*Exercise prompt*: From the listing that follows, output everything exactly except the pictures.

*Material for this exercise*:
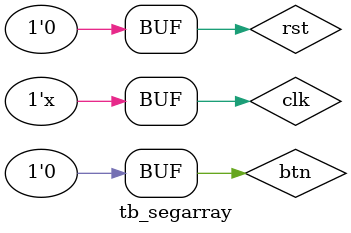
<source format=v>
module tb_segarray();

// module seg_array(clk, rst, btn, seg_data, seg_sel);

reg clk, rst, btn;

wire [7:0] seg_data;
wire [7:0] seg_sel;

seg_array u1(clk, rst, btn, seg_data, seg_sel);

initial begin 
    clk <= 0;
    btn <= 0;
    rst <= 0;
    
    #10 rst <= 1 ;
         
     #30 btn <= 1;   //1
     #10 btn <= 0;
   
    #100 btn <= 1;  //2
    #10 btn <= 0;   
   
    #100 btn <= 1;  //3
    #10 btn <= 0;
   
    #100 btn <= 1; //4
    #10 btn <= 0;
   
    #100 btn <= 1; //5
    #10 btn <= 0;
   
    #100 btn <= 1; //6
    #10 btn <= 0;
   
    #100 btn <= 1;  //7
    #10 btn <= 0;
   
   #10 btn <= 1;
   #10 btn <= 0;
   #10 btn <= 1;
   #10 btn <= 0; 
   #10 btn <= 1;
   #10 btn <= 0;
   #10 btn <= 1;
   #10 btn <= 0;
   #100 btn <= 1;     // 12
   #10 btn <= 0;
   
   
   #100 rst <= 0;
   end
 
 
 always begin
    #5 clk <= ~clk;
    end
 endmodule
    
    
</source>
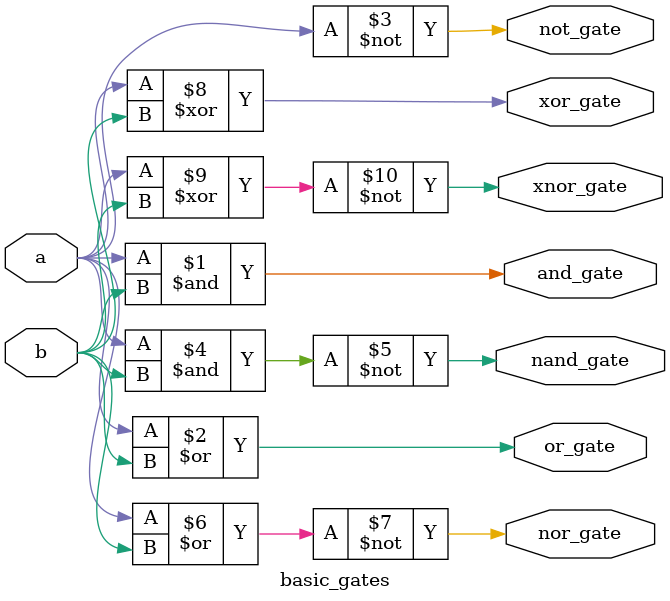
<source format=v>
`timescale 1ns / 1ps


module basic_gates(
   input  a,
    input  b,
    output and_gate,
    output or_gate,
    output not_gate,
    output nand_gate,
    output nor_gate,
    output xor_gate,
    output xnor_gate

    );
    assign and_gate = a&b;
    assign or_gate = a|b;
    assign not_gate = ~a;
    assign nand_gate = ~(a&b);
    assign nor_gate = ~(a|b);
    assign xor_gate = a^b;
    assign xnor_gate = ~(a^b);
endmodule

</source>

*Result*:
<source format=v>
module tb_segarray();

// module seg_array(clk, rst, btn, seg_data, seg_sel);

reg clk, rst, btn;

wire [7:0] seg_data;
wire [7:0] seg_sel;

seg_array u1(clk, rst, btn, seg_data, seg_sel);

initial begin 
    clk <= 0;
    btn <= 0;
    rst <= 0;
    
    #10 rst <= 1 ;
         
     #30 btn <= 1;   //1
     #10 btn <= 0;
   
    #100 btn <= 1;  //2
    #10 btn <= 0;   
   
    #100 btn <= 1;  //3
    #10 btn <= 0;
   
    #100 btn <= 1; //4
    #10 btn <= 0;
   
    #100 btn <= 1; //5
    #10 btn <= 0;
   
    #100 btn <= 1; //6
    #10 btn <= 0;
   
    #100 btn <= 1;  //7
    #10 btn <= 0;
   
   #10 btn <= 1;
   #10 btn <= 0;
   #10 btn <= 1;
   #10 btn <= 0; 
   #10 btn <= 1;
   #10 btn <= 0;
   #10 btn <= 1;
   #10 btn <= 0;
   #100 btn <= 1;     // 12
   #10 btn <= 0;
   
   
   #100 rst <= 0;
   end
 
 
 always begin
    #5 clk <= ~clk;
    end
 endmodule
    
    
</source>
<source format=v>
`timescale 1ns / 1ps


module basic_gates(
   input  a,
    input  b,
    output and_gate,
    output or_gate,
    output not_gate,
    output nand_gate,
    output nor_gate,
    output xor_gate,
    output xnor_gate

    );
    assign and_gate = a&b;
    assign or_gate = a|b;
    assign not_gate = ~a;
    assign nand_gate = ~(a&b);
    assign nor_gate = ~(a|b);
    assign xor_gate = a^b;
    assign xnor_gate = ~(a^b);
endmodule

</source>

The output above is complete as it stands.